__What you should do__.
Update the entries below by replacing each occurrence of "Person at" with "Figure at" and keeping everything else unchanged. Leave the pictures out of your answer.
Exercise data below:
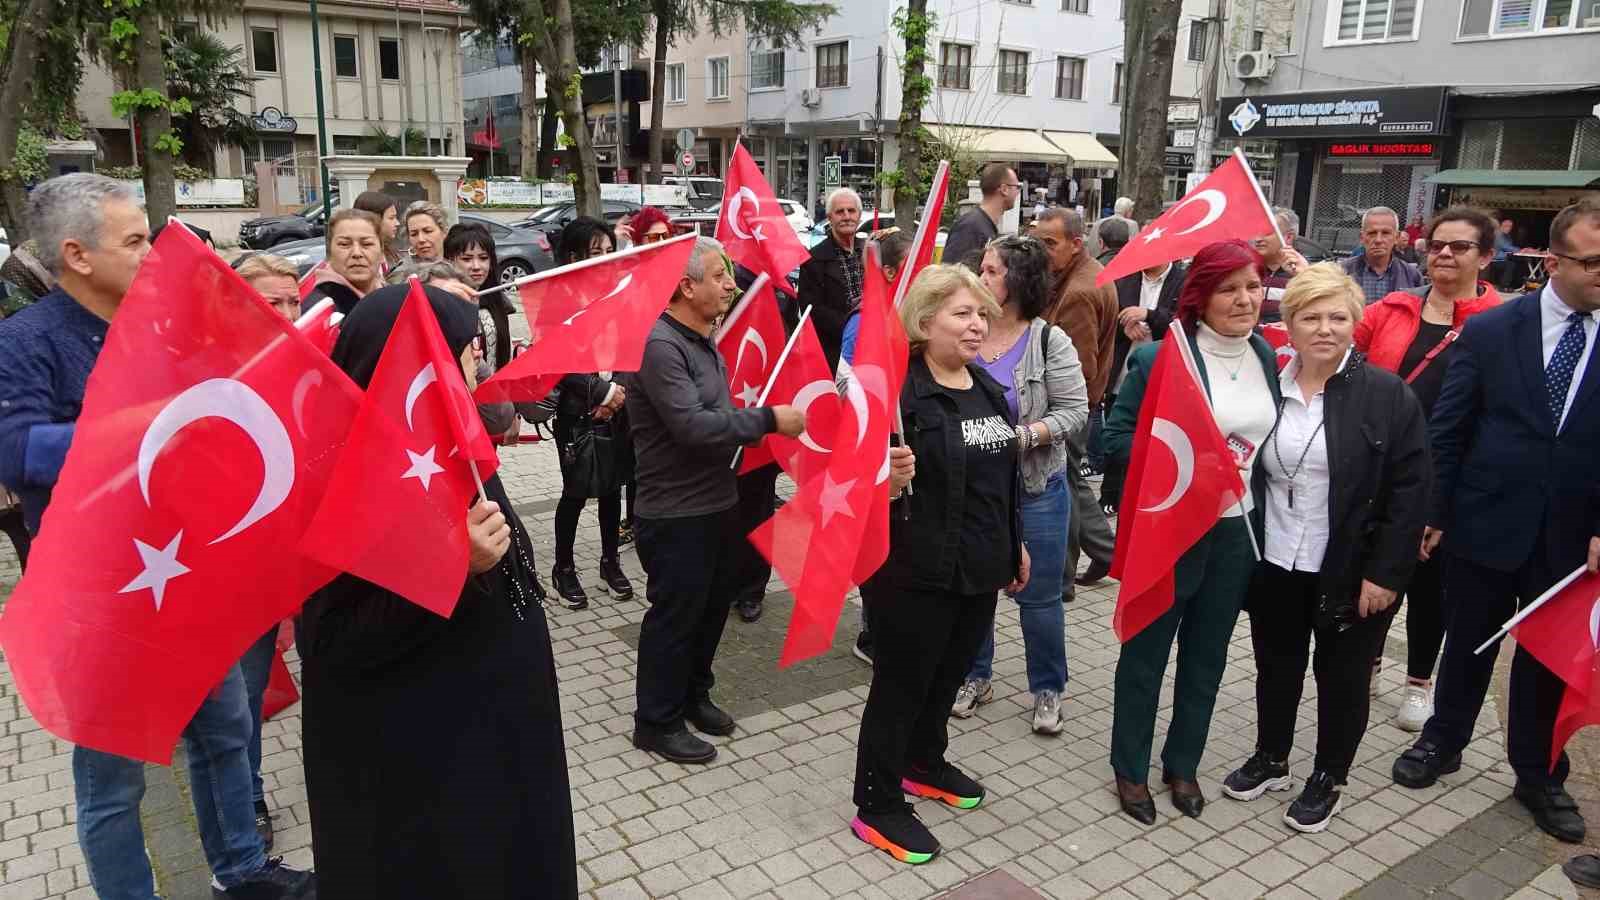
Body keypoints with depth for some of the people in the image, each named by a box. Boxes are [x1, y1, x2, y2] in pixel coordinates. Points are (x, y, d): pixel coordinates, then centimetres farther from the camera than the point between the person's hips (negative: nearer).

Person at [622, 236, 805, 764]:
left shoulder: (701, 340, 11)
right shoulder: (659, 346, -21)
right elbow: (692, 426, -29)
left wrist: (759, 422, 5)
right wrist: (769, 419, -24)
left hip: (716, 503, 10)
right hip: (675, 514, -9)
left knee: (712, 605, 20)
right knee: (675, 615, 4)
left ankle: (693, 695, 40)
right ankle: (656, 722, 21)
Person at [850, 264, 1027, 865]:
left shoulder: (988, 387, 8)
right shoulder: (898, 390, -19)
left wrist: (1016, 544, 22)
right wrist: (891, 478, -40)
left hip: (978, 567, 8)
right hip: (914, 572, -8)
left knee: (948, 676, 23)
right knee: (901, 684, 4)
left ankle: (925, 766, 45)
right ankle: (876, 809, 20)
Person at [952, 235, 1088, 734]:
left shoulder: (1050, 341, -11)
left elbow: (1074, 410, -11)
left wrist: (1021, 436, -22)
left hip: (1035, 488, -3)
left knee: (1039, 595, 8)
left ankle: (1047, 689, 27)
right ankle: (975, 677, 35)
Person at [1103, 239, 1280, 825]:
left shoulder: (1266, 356, 4)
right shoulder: (1160, 358, -14)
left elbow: (1271, 436, 16)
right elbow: (1117, 435, -14)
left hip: (1236, 530, 6)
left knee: (1207, 655, 17)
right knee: (1146, 652, 10)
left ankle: (1183, 765, 35)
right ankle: (1130, 770, 27)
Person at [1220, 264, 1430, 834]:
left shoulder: (1387, 395, -10)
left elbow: (1410, 489, -10)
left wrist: (1385, 573, -14)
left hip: (1351, 572, -3)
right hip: (1274, 565, 3)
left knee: (1341, 677, 13)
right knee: (1276, 668, 18)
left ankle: (1328, 780, 32)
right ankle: (1269, 759, 38)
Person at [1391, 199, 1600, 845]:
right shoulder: (1491, 330, -5)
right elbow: (1446, 429, -3)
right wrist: (1433, 514, -3)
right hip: (1485, 525, -1)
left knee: (1548, 658, 16)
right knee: (1468, 644, 16)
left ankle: (1538, 775, 34)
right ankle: (1443, 742, 37)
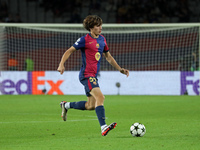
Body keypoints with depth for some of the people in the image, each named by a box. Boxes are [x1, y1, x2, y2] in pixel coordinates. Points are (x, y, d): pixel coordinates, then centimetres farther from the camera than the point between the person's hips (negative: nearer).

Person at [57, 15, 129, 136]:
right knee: (100, 97, -25)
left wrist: (120, 69, 21)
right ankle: (103, 127, -32)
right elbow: (70, 51, -4)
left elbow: (108, 56, 25)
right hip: (87, 75, -9)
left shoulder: (102, 39, 14)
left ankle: (66, 105, 33)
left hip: (94, 75, 9)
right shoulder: (85, 39, -8)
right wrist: (62, 64, -18)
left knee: (91, 106, 13)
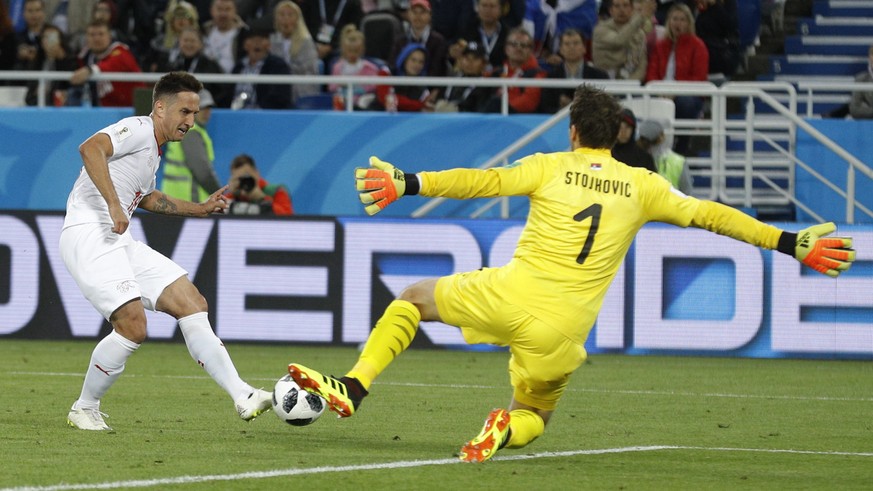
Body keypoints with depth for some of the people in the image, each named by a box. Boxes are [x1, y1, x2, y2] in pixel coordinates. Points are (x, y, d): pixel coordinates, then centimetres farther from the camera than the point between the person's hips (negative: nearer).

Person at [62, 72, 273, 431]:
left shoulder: (153, 151, 21)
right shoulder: (138, 129, -9)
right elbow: (90, 148, -28)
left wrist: (198, 209, 36)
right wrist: (114, 205, -33)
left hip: (119, 243, 10)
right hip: (88, 236, -10)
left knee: (192, 303, 0)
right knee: (132, 325, -20)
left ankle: (242, 397, -4)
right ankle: (84, 409, -1)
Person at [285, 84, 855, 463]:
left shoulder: (551, 167, 4)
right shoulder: (641, 186, 9)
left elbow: (485, 181, -5)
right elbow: (708, 214, 8)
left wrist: (408, 183, -6)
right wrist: (793, 244, 11)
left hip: (513, 295, -2)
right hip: (565, 327, 2)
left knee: (413, 298, 21)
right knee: (535, 416, 24)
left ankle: (353, 388, 2)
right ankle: (507, 429, -14)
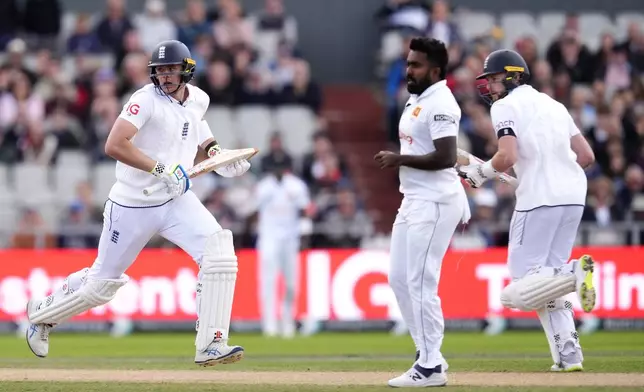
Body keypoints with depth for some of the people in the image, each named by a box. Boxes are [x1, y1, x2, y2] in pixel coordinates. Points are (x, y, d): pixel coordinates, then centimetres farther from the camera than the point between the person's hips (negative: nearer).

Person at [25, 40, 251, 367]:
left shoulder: (198, 100, 4)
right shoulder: (146, 100, -16)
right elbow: (114, 145, -27)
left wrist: (214, 151, 10)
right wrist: (161, 169, -30)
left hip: (177, 201, 5)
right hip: (133, 205, -5)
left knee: (219, 253, -19)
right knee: (102, 283, 6)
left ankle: (210, 346, -18)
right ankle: (42, 313, 35)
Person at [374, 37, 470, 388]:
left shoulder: (440, 104, -15)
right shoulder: (415, 100, 15)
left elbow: (446, 158, -23)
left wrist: (400, 160, -17)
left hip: (434, 203, -10)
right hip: (413, 200, 10)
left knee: (421, 281, -10)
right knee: (399, 278, 11)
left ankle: (431, 367, -6)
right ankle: (428, 354, 18)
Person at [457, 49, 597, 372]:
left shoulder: (506, 106, -1)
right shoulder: (553, 105, 20)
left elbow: (507, 157, -15)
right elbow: (587, 156, 18)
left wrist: (481, 173, 3)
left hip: (539, 198, -7)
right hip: (574, 196, 7)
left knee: (518, 293, -7)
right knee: (545, 281, 15)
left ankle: (575, 273, -30)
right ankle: (568, 356, 2)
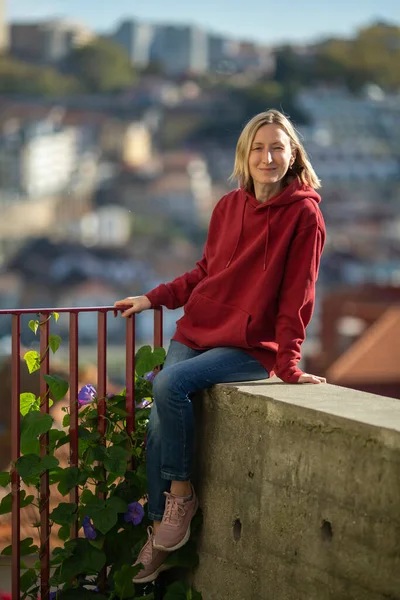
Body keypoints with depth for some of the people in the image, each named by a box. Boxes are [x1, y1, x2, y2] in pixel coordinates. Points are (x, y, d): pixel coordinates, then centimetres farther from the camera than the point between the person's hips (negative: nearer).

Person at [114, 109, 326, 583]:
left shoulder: (303, 214, -8)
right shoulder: (228, 207, 9)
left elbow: (297, 294, -11)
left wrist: (288, 364, -14)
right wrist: (152, 299, 12)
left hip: (250, 346, -6)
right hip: (198, 330, 6)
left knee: (170, 384, -28)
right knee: (160, 421, -11)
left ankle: (181, 494, -10)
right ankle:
End of Exercise data.
__Solution to the problem__.
Body keypoints with depth for some of the people in the image, each named by a box. Boxes are [x1, y1, x2, y2] in pixel coordinates. Points are (x, y, d): pixel coordinates, then centimetres farther from the camera than the point between the person's hips (negative: nearer).

Figure at [622, 236, 805, 764]:
left shoulder: (701, 340, 11)
right shoulder: (659, 346, -21)
right elbow: (692, 426, -29)
left wrist: (759, 422, 5)
right wrist: (769, 419, -24)
left hip: (716, 503, 10)
right hip: (675, 514, -9)
left knee: (712, 605, 20)
right knee: (675, 615, 4)
left ankle: (693, 695, 40)
right ankle: (656, 722, 21)
Figure at [850, 264, 1027, 865]:
left shoulder: (988, 387, 8)
right shoulder: (898, 390, -19)
left wrist: (1016, 544, 22)
right wrist: (891, 478, -40)
left hip: (978, 567, 8)
right hip: (914, 572, -8)
left knee: (948, 676, 23)
right knee: (901, 684, 4)
left ankle: (925, 766, 45)
right ankle: (876, 809, 20)
Figure at [952, 235, 1088, 734]:
left shoulder: (1050, 341, -11)
left elbow: (1074, 410, -11)
left wrist: (1021, 436, -22)
left hip: (1035, 488, -3)
left knee: (1039, 595, 8)
left ankle: (1047, 689, 27)
right ankle: (975, 677, 35)
Figure at [1103, 239, 1280, 825]:
left shoulder: (1266, 356, 4)
right shoulder: (1160, 358, -14)
left elbow: (1271, 436, 16)
right elbow: (1117, 435, -14)
left hip: (1236, 530, 6)
left knee: (1207, 655, 17)
right knee: (1146, 652, 10)
left ankle: (1183, 765, 35)
right ankle: (1130, 770, 27)
Figure at [1220, 264, 1430, 834]:
left shoulder: (1387, 395, -10)
left elbow: (1410, 489, -10)
left wrist: (1385, 573, -14)
left hip: (1351, 572, -3)
right hip: (1274, 565, 3)
left knee: (1341, 677, 13)
right knee: (1276, 668, 18)
left ankle: (1328, 780, 32)
right ankle: (1269, 759, 38)
Figure at [1391, 199, 1600, 845]:
right shoulder: (1491, 330, -5)
right elbow: (1446, 429, -3)
right wrist: (1433, 514, -3)
right hip: (1485, 525, -1)
left knee: (1548, 658, 16)
right knee: (1468, 644, 16)
left ankle: (1538, 775, 34)
right ankle: (1443, 742, 37)
Body keypoints with depth for some of the people in the image, each named by a box. Boxes are [x1, y1, x2, y2] in pixel coordinates. Points are (x, y, d): pixel coordinates, then centimetres farther from the camera than the point between the person's hips (negative: nearer).

Figure at [57, 15, 129, 136]:
right knee: (100, 97, -25)
left wrist: (120, 69, 21)
right ankle: (103, 127, -32)
right elbow: (70, 51, -4)
left elbow: (108, 56, 25)
right hip: (87, 75, -9)
left shoulder: (102, 39, 14)
left ankle: (66, 105, 33)
left hip: (94, 75, 9)
right shoulder: (85, 39, -8)
right wrist: (62, 64, -18)
left knee: (91, 106, 13)
Body keypoints with depth for some of the people in the image, each named by a box. Boxes are [x1, y1, x2, y2] in pixel coordinates. Points are (x, y, d): pixel coordinates, then centimetres farther from the camera than the point between the person's hips (negative: nearer).

Figure at [62, 72, 273, 431]:
left shoulder: (153, 151, 21)
right shoulder: (138, 129, -9)
right elbow: (90, 148, -28)
left wrist: (198, 209, 36)
right wrist: (114, 205, -33)
left hip: (119, 243, 10)
right hip: (88, 236, -10)
left knee: (192, 303, 0)
right knee: (132, 325, -20)
left ankle: (242, 397, -4)
right ankle: (84, 409, -1)
Figure at [285, 84, 855, 463]:
left shoulder: (551, 167, 4)
right shoulder: (641, 186, 9)
left elbow: (485, 181, -5)
right elbow: (708, 214, 8)
left wrist: (408, 183, -6)
right wrist: (793, 244, 11)
left hip: (513, 295, -2)
right hip: (565, 327, 2)
left knee: (413, 298, 21)
right knee: (535, 416, 24)
left ankle: (353, 388, 2)
right ankle: (507, 429, -14)
Body keypoints with depth for some of the people in the image, each named by a box. Boxes are [x1, y1, x2, y2] in pixel coordinates. Points are (x, y, d): pixel coordinates, then centimetres farther from the camera than the point between the person's hips (negative: nearer).

Figure at [25, 40, 251, 367]:
left shoulder: (198, 100, 4)
right shoulder: (146, 100, -16)
right elbow: (114, 145, -27)
left wrist: (214, 151, 10)
right wrist: (161, 169, -30)
left hip: (177, 201, 5)
right hip: (133, 205, -5)
left knee: (219, 253, -19)
right knee: (102, 283, 6)
left ankle: (210, 346, -18)
right ankle: (42, 313, 35)
Figure at [374, 37, 470, 388]:
left shoulder: (440, 104, -15)
right shoulder: (415, 100, 15)
left elbow: (446, 158, -23)
left wrist: (400, 160, -17)
left hip: (434, 203, -10)
right hip: (413, 200, 10)
left knee: (421, 281, -10)
right knee: (399, 278, 11)
left ankle: (431, 367, -6)
right ankle: (428, 354, 18)
Figure at [457, 49, 597, 372]:
left shoulder: (506, 106, -1)
right shoulder: (553, 105, 20)
left elbow: (507, 157, -15)
right elbow: (587, 156, 18)
left wrist: (481, 173, 3)
left hip: (539, 198, -7)
right hip: (574, 196, 7)
left knee: (518, 293, -7)
right knee: (545, 281, 15)
left ankle: (575, 273, -30)
right ankle: (568, 356, 2)
Body keypoints with depth for some of the people in the image, each named by a box. Boxes are [x1, y1, x2, y2] in pixel coordinates. Points are (x, y, d): pixel coordinates, then centimetres farther from the camera than the point between the person's hips (negative: nearer).

Figure at [114, 109, 326, 583]:
left shoulder: (303, 214, -8)
right shoulder: (228, 207, 9)
left elbow: (297, 294, -11)
left wrist: (288, 364, -14)
right wrist: (152, 299, 12)
left hip: (250, 346, -6)
right hip: (198, 330, 6)
left knee: (170, 384, -28)
right knee: (160, 421, -11)
left ankle: (181, 494, -10)
right ankle:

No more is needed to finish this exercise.